EXERCISE INPUT Block Start

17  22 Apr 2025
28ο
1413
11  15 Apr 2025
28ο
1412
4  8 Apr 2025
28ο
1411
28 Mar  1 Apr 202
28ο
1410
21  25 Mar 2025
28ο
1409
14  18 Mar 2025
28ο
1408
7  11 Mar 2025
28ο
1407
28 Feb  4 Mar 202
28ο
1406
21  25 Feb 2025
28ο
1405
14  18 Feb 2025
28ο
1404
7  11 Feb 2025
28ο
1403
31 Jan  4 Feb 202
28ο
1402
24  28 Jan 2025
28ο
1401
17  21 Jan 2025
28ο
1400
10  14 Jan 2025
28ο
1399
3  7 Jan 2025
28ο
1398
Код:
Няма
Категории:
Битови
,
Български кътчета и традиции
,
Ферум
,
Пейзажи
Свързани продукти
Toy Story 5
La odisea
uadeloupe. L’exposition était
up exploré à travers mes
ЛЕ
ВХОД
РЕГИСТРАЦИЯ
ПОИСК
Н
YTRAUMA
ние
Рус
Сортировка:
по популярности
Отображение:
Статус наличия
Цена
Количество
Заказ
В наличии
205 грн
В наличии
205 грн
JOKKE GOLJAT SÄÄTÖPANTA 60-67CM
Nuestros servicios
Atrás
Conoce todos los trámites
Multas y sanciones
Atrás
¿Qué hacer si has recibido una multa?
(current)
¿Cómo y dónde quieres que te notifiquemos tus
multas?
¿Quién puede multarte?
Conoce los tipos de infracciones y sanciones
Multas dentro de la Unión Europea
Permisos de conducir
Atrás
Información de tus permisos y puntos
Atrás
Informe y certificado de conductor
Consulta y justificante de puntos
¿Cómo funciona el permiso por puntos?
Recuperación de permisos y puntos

EXERCISE INPUT Block End

◆ TASK BRIEF: Reproduce every line of the data above, character for character and in the same order.

◆ EXERCISE RESULT:
17  22 Apr 2025
28ο
1413
11  15 Apr 2025
28ο
1412
4  8 Apr 2025
28ο
1411
28 Mar  1 Apr 202
28ο
1410
21  25 Mar 2025
28ο
1409
14  18 Mar 2025
28ο
1408
7  11 Mar 2025
28ο
1407
28 Feb  4 Mar 202
28ο
1406
21  25 Feb 2025
28ο
1405
14  18 Feb 2025
28ο
1404
7  11 Feb 2025
28ο
1403
31 Jan  4 Feb 202
28ο
1402
24  28 Jan 2025
28ο
1401
17  21 Jan 2025
28ο
1400
10  14 Jan 2025
28ο
1399
3  7 Jan 2025
28ο
1398
Код:
Няма
Категории:
Битови
,
Български кътчета и традиции
,
Ферум
,
Пейзажи
Свързани продукти
Toy Story 5
La odisea
uadeloupe. L’exposition était
up exploré à travers mes
ЛЕ
ВХОД
РЕГИСТРАЦИЯ
ПОИСК
Н
YTRAUMA
ние
Рус
Сортировка:
по популярности
Отображение:
Статус наличия
Цена
Количество
Заказ
В наличии
205 грн
В наличии
205 грн
JOKKE GOLJAT SÄÄTÖPANTA 60-67CM
Nuestros servicios
Atrás
Conoce todos los trámites
Multas y sanciones
Atrás
¿Qué hacer si has recibido una multa?
(current)
¿Cómo y dónde quieres que te notifiquemos tus
multas?
¿Quién puede multarte?
Conoce los tipos de infracciones y sanciones
Multas dentro de la Unión Europea
Permisos de conducir
Atrás
Información de tus permisos y puntos
Atrás
Informe y certificado de conductor
Consulta y justificante de puntos
¿Cómo funciona el permiso por puntos?
Recuperación de permisos y puntos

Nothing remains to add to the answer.